Records supplied »

########################################

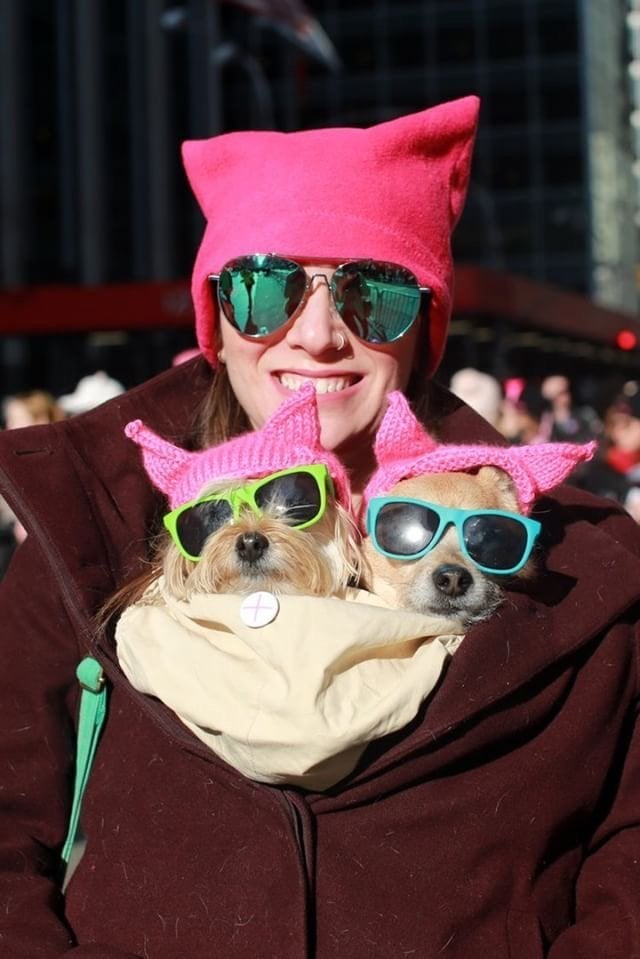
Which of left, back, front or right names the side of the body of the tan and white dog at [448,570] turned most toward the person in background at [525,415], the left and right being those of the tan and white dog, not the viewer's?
back

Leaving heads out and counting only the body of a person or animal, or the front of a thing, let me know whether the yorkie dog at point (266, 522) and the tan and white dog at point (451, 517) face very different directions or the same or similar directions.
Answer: same or similar directions

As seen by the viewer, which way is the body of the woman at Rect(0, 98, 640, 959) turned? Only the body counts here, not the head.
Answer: toward the camera

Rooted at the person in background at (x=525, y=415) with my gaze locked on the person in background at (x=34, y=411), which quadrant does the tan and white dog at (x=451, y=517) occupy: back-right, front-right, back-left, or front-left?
front-left

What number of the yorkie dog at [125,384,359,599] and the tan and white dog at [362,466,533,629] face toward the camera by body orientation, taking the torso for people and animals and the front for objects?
2

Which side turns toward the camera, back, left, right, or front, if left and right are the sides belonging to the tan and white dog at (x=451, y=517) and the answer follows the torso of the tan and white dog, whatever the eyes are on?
front

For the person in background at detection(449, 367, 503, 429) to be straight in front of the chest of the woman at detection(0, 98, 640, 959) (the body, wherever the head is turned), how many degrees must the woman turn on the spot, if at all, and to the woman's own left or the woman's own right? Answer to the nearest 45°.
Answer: approximately 180°

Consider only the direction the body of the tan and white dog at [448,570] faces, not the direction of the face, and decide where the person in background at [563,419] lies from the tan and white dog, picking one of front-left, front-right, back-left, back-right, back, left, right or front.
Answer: back

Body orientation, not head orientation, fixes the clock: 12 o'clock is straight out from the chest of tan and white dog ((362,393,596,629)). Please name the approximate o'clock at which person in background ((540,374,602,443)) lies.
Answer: The person in background is roughly at 6 o'clock from the tan and white dog.

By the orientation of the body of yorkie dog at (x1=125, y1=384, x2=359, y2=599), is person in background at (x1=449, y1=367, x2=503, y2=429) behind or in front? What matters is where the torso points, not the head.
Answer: behind

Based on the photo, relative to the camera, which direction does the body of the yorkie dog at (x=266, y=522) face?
toward the camera

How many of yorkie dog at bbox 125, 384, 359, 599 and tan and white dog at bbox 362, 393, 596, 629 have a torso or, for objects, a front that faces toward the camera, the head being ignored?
2

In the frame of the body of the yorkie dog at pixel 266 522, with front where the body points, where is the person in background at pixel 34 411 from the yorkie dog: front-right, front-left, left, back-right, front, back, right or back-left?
back
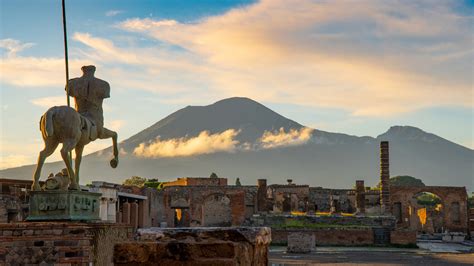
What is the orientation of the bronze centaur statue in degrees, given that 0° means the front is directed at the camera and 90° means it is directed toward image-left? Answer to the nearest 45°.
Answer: approximately 225°

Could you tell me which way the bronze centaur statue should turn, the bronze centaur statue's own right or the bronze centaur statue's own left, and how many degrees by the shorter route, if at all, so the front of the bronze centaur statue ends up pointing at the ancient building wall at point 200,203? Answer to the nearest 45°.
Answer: approximately 45° to the bronze centaur statue's own left

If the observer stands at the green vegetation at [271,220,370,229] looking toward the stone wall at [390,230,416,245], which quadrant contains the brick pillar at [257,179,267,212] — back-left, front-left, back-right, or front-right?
back-left

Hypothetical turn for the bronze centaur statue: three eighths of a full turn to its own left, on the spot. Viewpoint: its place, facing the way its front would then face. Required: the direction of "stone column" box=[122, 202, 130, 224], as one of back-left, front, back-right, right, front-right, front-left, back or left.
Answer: right

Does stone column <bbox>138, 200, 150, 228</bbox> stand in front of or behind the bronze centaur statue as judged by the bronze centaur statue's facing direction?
in front

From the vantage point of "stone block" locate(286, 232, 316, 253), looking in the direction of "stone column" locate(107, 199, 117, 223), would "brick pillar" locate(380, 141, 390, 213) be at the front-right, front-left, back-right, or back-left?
back-right

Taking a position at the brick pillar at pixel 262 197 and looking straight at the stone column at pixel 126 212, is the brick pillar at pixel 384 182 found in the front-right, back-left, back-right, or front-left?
back-left

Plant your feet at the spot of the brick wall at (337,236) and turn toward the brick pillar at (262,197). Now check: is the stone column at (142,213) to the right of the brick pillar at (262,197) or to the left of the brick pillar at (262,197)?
left

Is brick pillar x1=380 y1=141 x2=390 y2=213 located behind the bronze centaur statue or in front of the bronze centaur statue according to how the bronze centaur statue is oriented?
in front

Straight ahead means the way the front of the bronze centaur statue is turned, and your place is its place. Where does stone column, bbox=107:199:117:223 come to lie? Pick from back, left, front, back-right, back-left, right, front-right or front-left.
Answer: front-left

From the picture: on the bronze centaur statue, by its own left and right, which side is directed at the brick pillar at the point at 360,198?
front
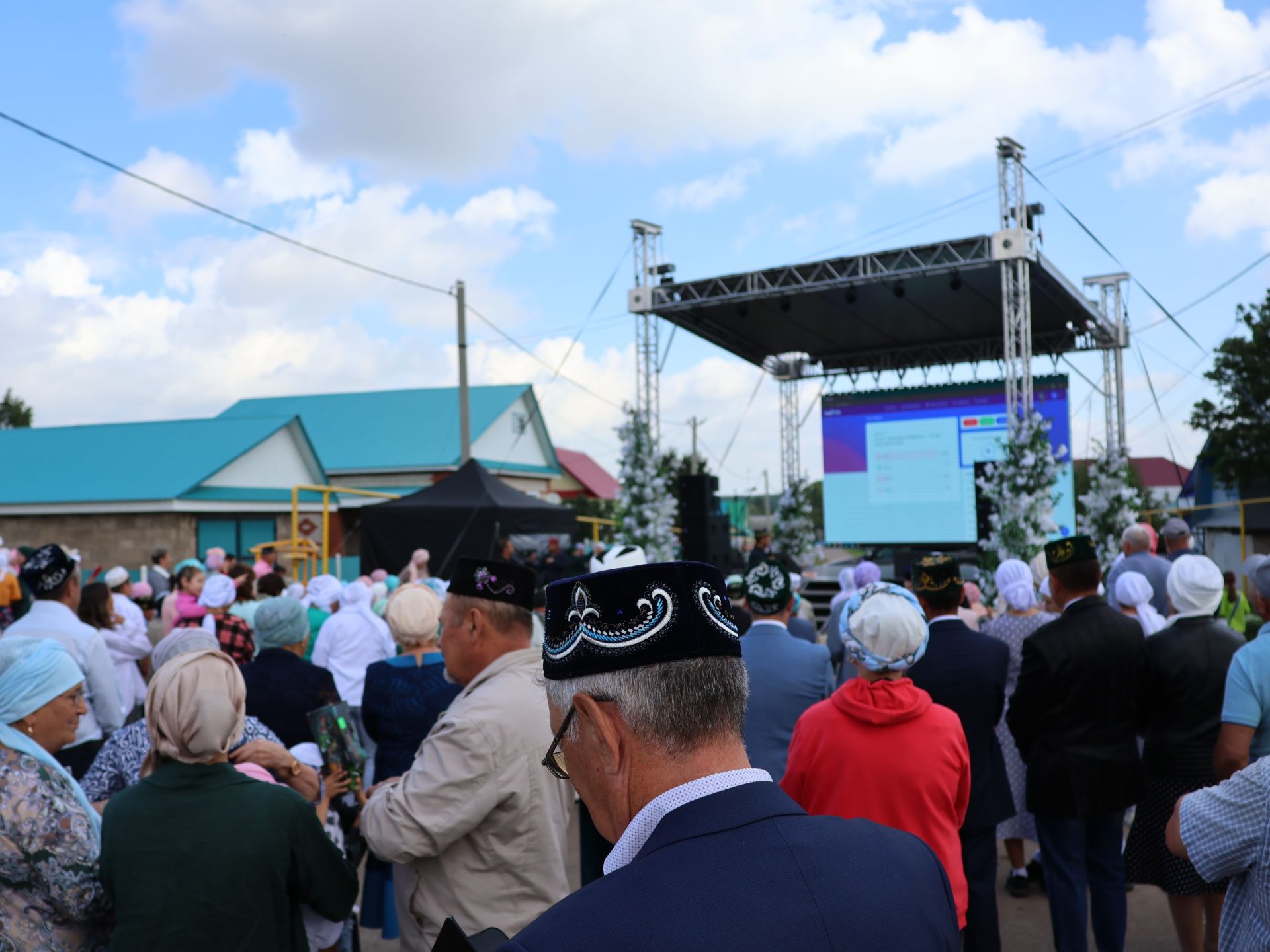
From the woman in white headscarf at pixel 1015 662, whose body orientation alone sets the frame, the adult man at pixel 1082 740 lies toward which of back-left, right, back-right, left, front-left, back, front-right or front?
back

########################################

Try it » Everything in the entries above should be transcribed exactly, apart from the pictures.

Finished exercise »
Which of left, back, front or right names the side of the body of the tan and white dog at [448,570] turned most toward the person in background at [525,415], the left and right being those of the tan and white dog, not the viewer's?
back

Leaving heads out and counting only the body of a person or animal, or the front of a thing, let me know whether the yorkie dog at point (266, 522) and the tan and white dog at point (451, 517) face very different directions or the same or similar directions.
Answer: same or similar directions

As seen by the viewer, which way is the body of the woman at Rect(0, 98, 640, 959) turned? Only the body counts here, not the head.
Answer: toward the camera

Rooted at the person in background at (x=525, y=415) with my gaze locked on the person in background at (x=34, y=411), which quadrant does the tan and white dog at (x=451, y=517) occupy: back-right, front-right, back-left, or front-left?
front-left

What number of the yorkie dog at [125,384,359,599] and the tan and white dog at [362,466,533,629] face toward the camera by body orientation, taking the torso for people and animals and the front for objects?
2

Which side turns toward the camera, back, left, right, or front, if left and right are the sides belonging to the tan and white dog at (x=451, y=517) and the answer follows the torso of the tan and white dog, whatever the eyes are on?
front

For the person in background at detection(449, 367, 503, 429) to be straight in front of the chest of the woman at detection(0, 98, 640, 959) (the body, wherever the head is turned), how many degrees must the woman turn on the spot, if at all, and to the woman's own left or the woman's own right? Answer to the nearest 45°.
Answer: approximately 180°

Consider only the direction the body of the tan and white dog at [448,570] faces, not the direction of the face, and decide where the person in background at [563,419] lies from the tan and white dog, picking one of front-left, front-right, back-left, back-right, back, left, right or front.
Answer: back

Body orientation, not head orientation, fixes the clock: 12 o'clock is straight out from the chest of tan and white dog ((362,393,596,629)). Please name the approximate o'clock at which person in background ((540,374,602,443)) lies.
Answer: The person in background is roughly at 6 o'clock from the tan and white dog.

By the orientation of the body of yorkie dog at (x1=125, y1=384, x2=359, y2=599), is person in background at (x1=449, y1=367, x2=503, y2=429) behind or in front? What matters is where the torso points, not the head.
Answer: behind

Based on the photo, relative to the camera, which direction does the body of the yorkie dog at (x=266, y=522) face?
toward the camera

How many of yorkie dog at bbox 125, 384, 359, 599 and tan and white dog at bbox 362, 393, 596, 629 have a torso or, for objects, a front that faces toward the camera, the head being ignored?
2

In the frame of the body of the yorkie dog at pixel 266 522, with front where the body points, where is the person in background at pixel 34 411 from the yorkie dog: front-right, front-left, left, back-right, front, back, right or back-left?
back
What is the orientation of the bronze centaur statue in degrees, given that 0° means the front is directed at the camera and 90° means it is directed toward image-left? Answer to the nearest 45°.
Answer: approximately 225°

Could you tell me which way the bronze centaur statue should turn, the bronze centaur statue's own right or the bronze centaur statue's own left, and how many degrees by the shorter route, if at all, so the front of the bronze centaur statue ends up pointing at the ancient building wall at point 200,203? Answer to the nearest 45°.
Answer: approximately 45° to the bronze centaur statue's own left

If the observer stands at the green vegetation at [271,220,370,229] looking toward the stone wall at [390,230,416,245], which quadrant contains the brick pillar at [257,179,267,212] — back-left, front-left, back-right, or front-right?
back-left

Hypothetical turn for the bronze centaur statue: three eighths of a full turn to its own left, on the spot. Viewpoint: its place, facing the way its front would then face. Required: the direction of "stone column" box=[122, 202, 130, 224], as one of back-left, front, back-right, right, front-right, front-left, back or left.
Answer: right

Does stone column <bbox>138, 200, 150, 228</bbox> stand in front of or behind the bronze centaur statue as judged by the bronze centaur statue's facing direction?
in front

From the vantage point of "stone block" locate(286, 232, 316, 253), looking in the direction of "stone column" locate(107, 199, 117, 223), would "brick pillar" locate(380, 141, 390, 213) be at the front-right, front-left, back-right, or back-left?
back-right

Taking a position at the brick pillar at pixel 262 197 and looking straight at the stone column at pixel 126 212, is the brick pillar at pixel 384 182 found in the front-right, back-left, back-right, or front-left?
back-left

Plant your feet at the spot of the brick wall at (337,236) and turn toward the brick pillar at (262,197). Now check: is the stone column at (142,213) to the right of the brick pillar at (262,197) or to the left of the brick pillar at (262,197)?
left

Is brick pillar x1=380 y1=141 x2=390 y2=213 located behind the bronze centaur statue or in front of the bronze centaur statue according to how the bronze centaur statue is oriented?
in front

Straight ahead means the way the front of the bronze centaur statue is turned, and your place is its place. Where does stone column, bbox=107:199:117:223 come to lie? Pick from back, left, front, back-right, back-left, right, front-right or front-left.
Answer: front-left

From the picture: on the bronze centaur statue, by its own left and right, which side is directed at the brick pillar at the point at 360,198?
front
From the woman in white headscarf at pixel 1015 662, whose body orientation alone sets the frame, the adult man at pixel 1082 740 lies toward which of back-left, right, back-right, left, front-left, back, front-right or front?
back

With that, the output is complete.